## Exercise goal
Give the number of lines in the records below that include "down". Reply with that number alone.

## Provided records
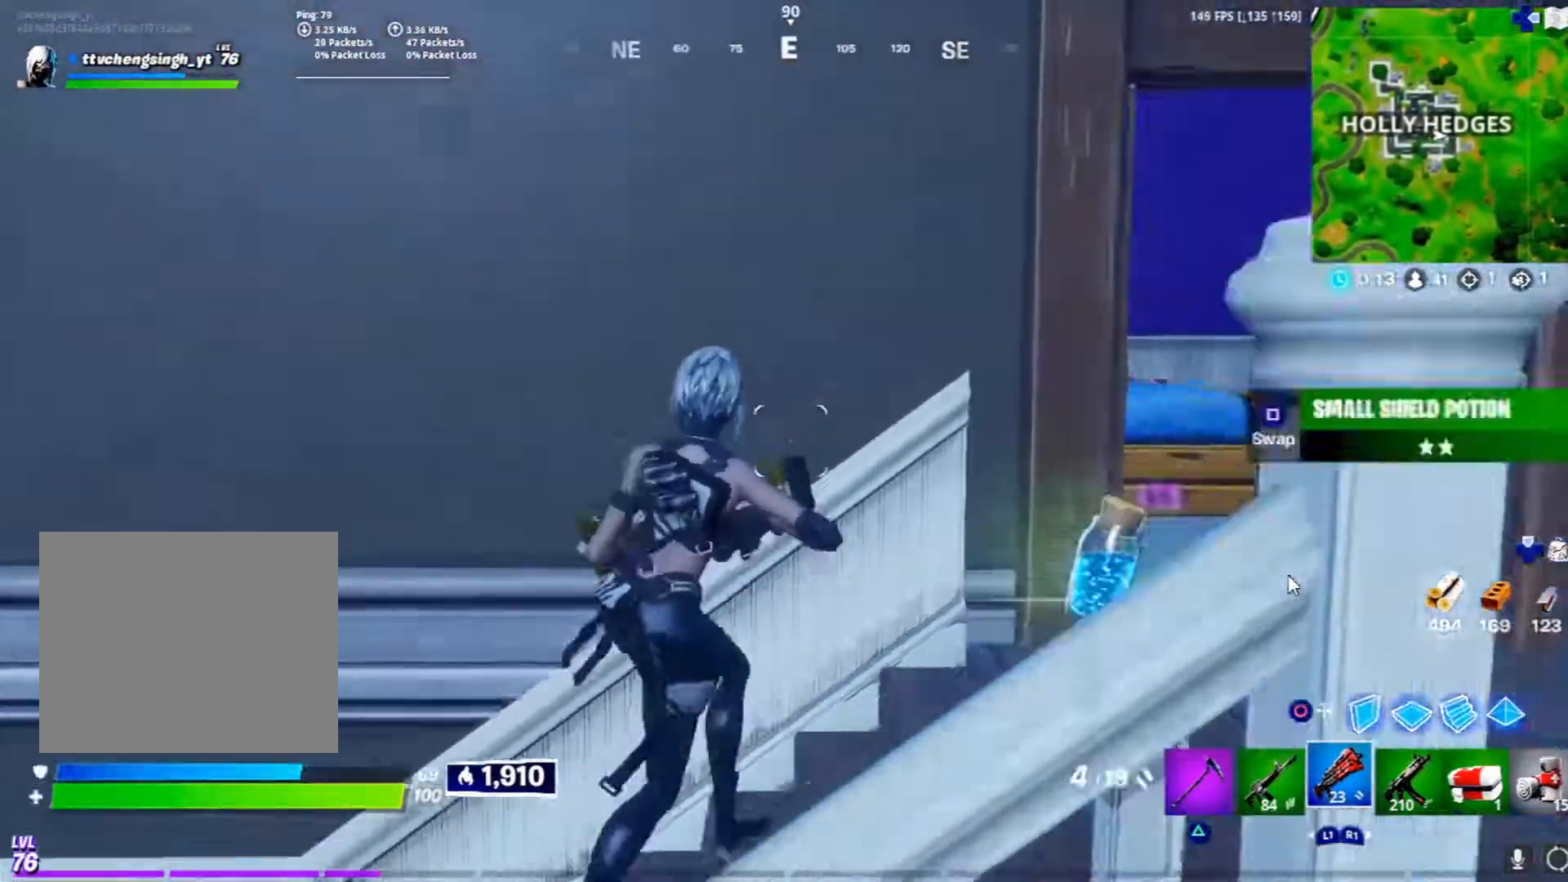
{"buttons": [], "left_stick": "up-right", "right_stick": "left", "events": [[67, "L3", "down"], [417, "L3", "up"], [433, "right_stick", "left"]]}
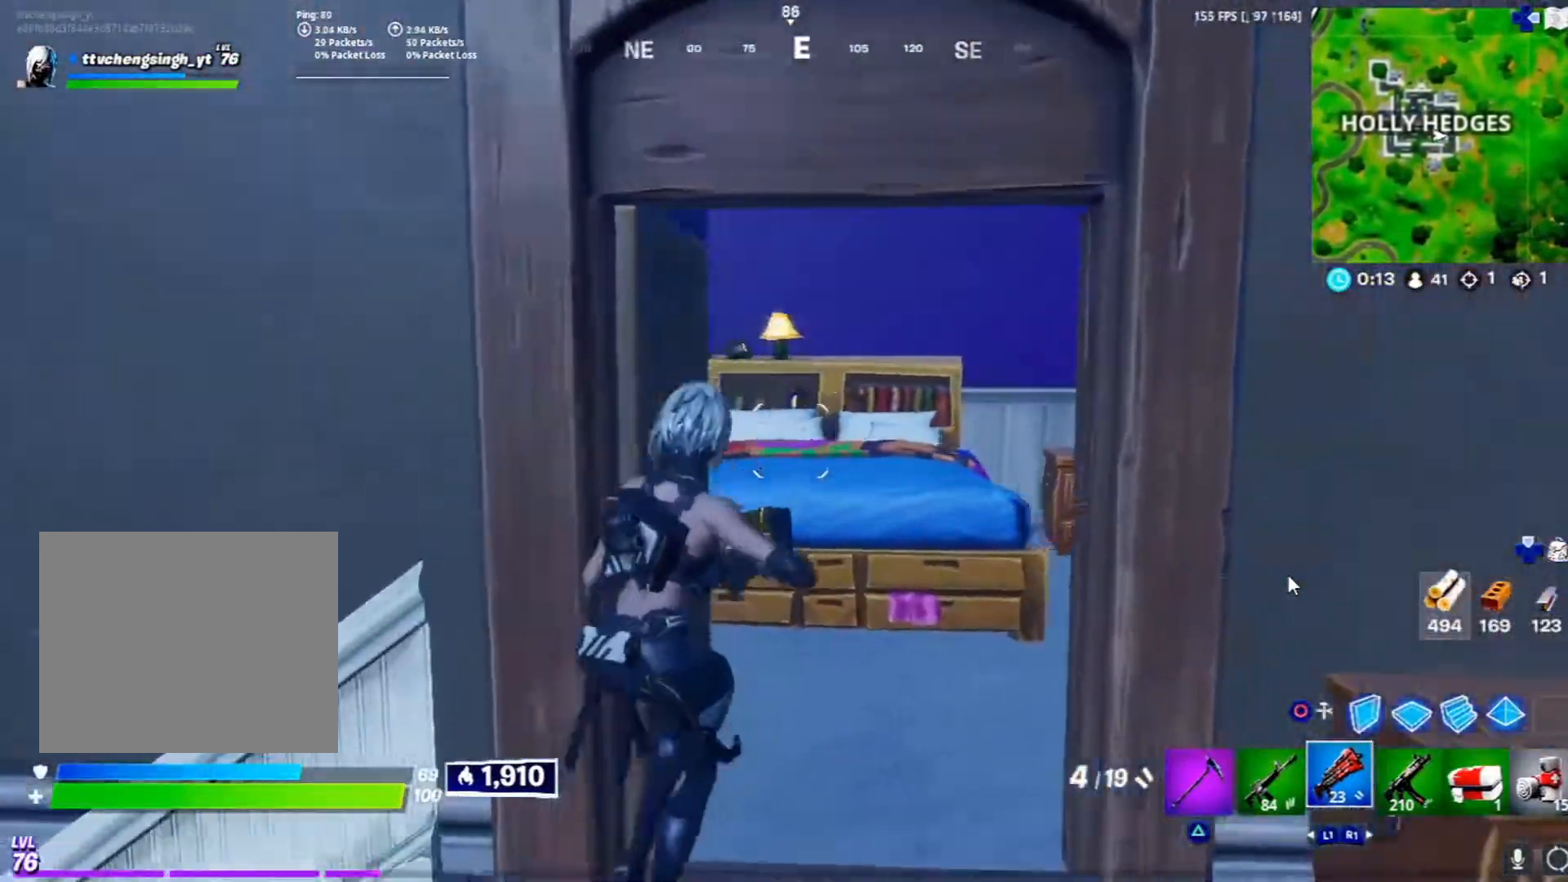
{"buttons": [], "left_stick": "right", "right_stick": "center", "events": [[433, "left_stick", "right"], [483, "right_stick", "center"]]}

--

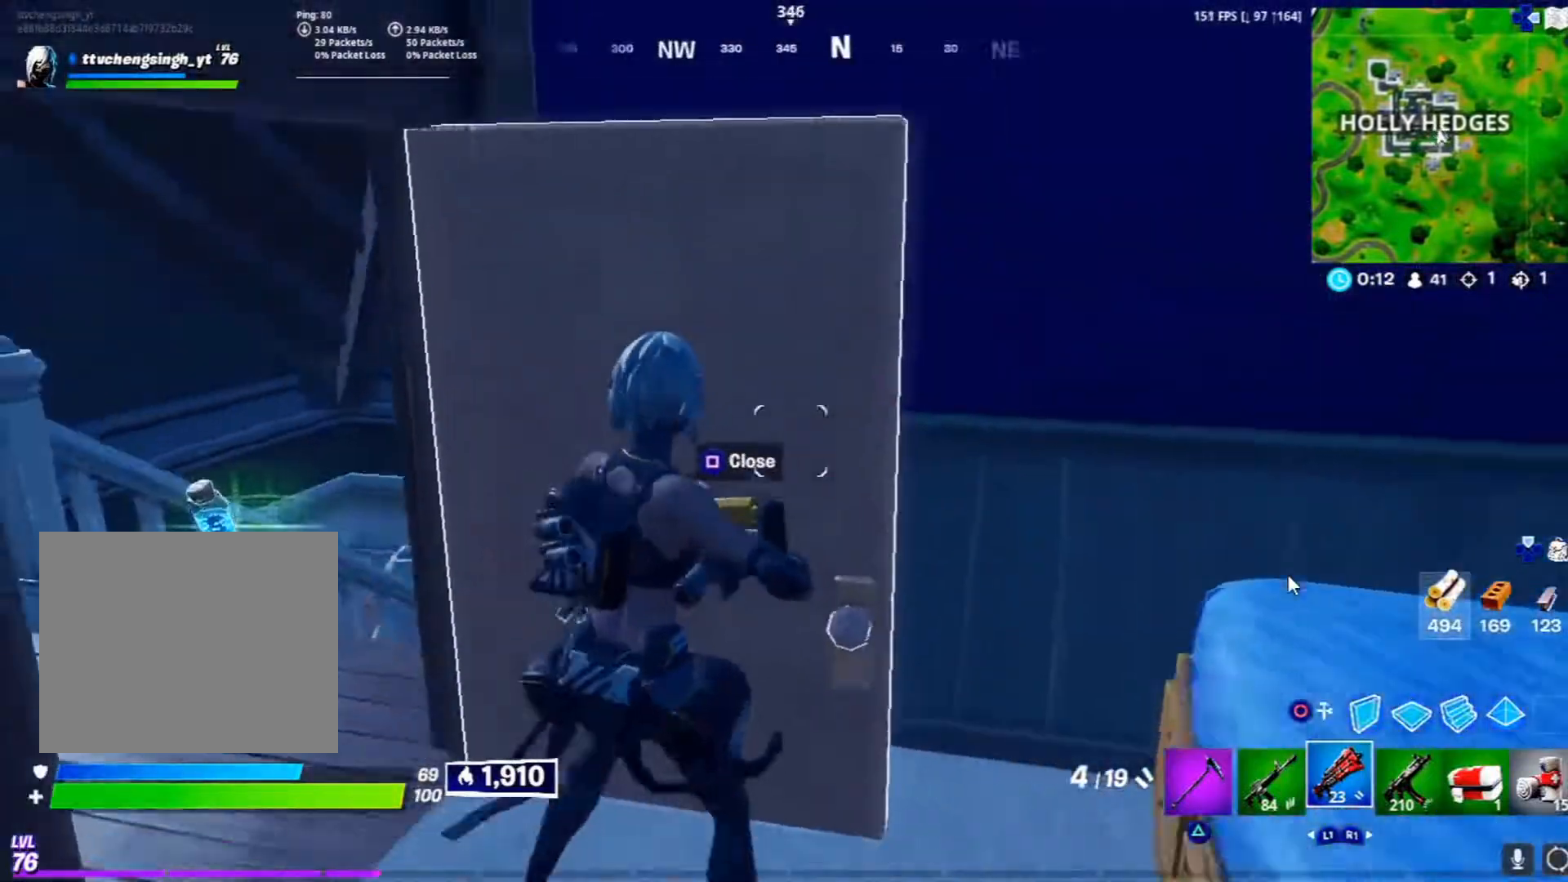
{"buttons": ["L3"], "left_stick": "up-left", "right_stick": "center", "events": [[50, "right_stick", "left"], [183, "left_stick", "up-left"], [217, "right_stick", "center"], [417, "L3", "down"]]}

## Your solution
2